Besides specific phrases, there are certain gimmicks that were possibly once clever but have been blunted by the endless online repetition. For instance, before you post a status update proclaiming that you and an inanimate object need to have a talk—i.e., “OK, MacBook Pro with retina display, you and I need to have a talk”—consider that you’re the 10 millionth person to use that particular rhetorical device so far this morning. Maybe only the nine millionth, if you write that you *need* to have a talk.

If you really want to plumb the depths of human discourse, spend a little time on Craigslist. I’ve been looking for an old truck, and a few weeks parsing Craigslist ads has made me fearful for the future of our society. For one thing, the word “probably” is evidently far too cumbersome for us busy modern Americans, hence its replacement with the more facile “prolly.” As in, “As I sit here composing this Craigslist ad for my 1995 F-250, I’m prolly drunk.”

If you wish to sell that F-250 quickly, then you’ll write, “Extenuating circumstances dictate the sale of this vehicle in a timely manner.” JK! I’ve learned that old reliable “must sell” is out, replaced by the aggressively barbaric “need gone,” usually rendered in all caps. In Attleboro, a gentleman selling his 1993 Mazda declares, “Need gone now!” I imagine if you thought the car overpriced, you could confront him by grunting three times and making extended eye contact to communicate a lack of respect.

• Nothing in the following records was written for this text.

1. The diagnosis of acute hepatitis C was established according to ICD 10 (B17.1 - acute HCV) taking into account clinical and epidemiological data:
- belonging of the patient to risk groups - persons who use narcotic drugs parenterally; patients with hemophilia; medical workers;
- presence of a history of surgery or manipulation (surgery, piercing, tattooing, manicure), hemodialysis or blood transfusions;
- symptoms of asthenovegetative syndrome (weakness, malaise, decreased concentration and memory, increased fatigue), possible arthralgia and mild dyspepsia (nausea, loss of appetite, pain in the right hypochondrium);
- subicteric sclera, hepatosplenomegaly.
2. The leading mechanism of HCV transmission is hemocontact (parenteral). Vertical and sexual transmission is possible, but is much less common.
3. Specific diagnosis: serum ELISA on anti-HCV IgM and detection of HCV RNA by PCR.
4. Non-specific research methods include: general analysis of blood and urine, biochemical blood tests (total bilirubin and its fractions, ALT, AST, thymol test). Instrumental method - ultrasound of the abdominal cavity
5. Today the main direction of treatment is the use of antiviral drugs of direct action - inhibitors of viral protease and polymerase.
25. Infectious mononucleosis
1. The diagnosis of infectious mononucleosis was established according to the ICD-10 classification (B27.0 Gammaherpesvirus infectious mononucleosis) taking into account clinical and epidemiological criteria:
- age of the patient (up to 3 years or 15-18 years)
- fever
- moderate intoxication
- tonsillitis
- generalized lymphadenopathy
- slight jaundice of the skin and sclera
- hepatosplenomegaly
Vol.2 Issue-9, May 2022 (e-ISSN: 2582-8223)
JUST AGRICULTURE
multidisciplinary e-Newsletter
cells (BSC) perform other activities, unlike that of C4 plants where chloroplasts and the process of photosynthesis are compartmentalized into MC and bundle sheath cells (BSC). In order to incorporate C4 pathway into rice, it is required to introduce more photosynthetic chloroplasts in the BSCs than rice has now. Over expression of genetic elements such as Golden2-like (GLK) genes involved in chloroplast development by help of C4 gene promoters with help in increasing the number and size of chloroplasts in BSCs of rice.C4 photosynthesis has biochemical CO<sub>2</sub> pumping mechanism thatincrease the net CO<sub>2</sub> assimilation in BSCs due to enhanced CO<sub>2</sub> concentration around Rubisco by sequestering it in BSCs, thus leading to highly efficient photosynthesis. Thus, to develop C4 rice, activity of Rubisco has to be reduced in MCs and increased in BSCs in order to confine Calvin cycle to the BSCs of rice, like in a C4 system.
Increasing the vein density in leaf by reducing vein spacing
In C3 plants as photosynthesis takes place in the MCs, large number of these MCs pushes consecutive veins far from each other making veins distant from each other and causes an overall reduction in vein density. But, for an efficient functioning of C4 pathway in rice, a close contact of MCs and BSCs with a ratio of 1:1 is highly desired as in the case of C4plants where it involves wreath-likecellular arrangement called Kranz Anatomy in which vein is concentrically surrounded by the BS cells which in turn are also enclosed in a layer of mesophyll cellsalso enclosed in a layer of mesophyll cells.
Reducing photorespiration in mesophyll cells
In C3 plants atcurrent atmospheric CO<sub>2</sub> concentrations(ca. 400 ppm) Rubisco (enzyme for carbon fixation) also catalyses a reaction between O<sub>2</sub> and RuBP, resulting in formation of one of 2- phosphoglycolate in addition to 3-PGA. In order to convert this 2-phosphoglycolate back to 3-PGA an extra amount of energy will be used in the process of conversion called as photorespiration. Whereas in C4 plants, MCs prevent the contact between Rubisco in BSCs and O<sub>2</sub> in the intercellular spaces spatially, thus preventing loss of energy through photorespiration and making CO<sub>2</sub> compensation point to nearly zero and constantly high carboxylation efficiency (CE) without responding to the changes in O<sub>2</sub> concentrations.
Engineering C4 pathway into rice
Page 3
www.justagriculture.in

I know that writers have been decrying the decline of the language probably since Gutenberg fired off the first compendium of fart jokes. But it seems like the situation is getting worse thanks to our constant trend-seeking and immersion in one another’s written chatter. If the Internet had been around in e.e. cummings’ day, there would’ve been two weeks in 1951 when everyone got real crazy with their punctuation.

I recognize that informal e-mails, classified ads and quick status updates don’t need to conform to the AP Style Guide. And I’m sure that insidious generic Internet-speak creeps into my writing no matter how diligently I attempt to exorcise it. But I still can’t help but feel that the more time I spend online, the less articulate I become. LOL, ;), durrrr.

You can say I’m a snob. You can say I’m flat wrong. But unfortunately, I think I’m prolly right.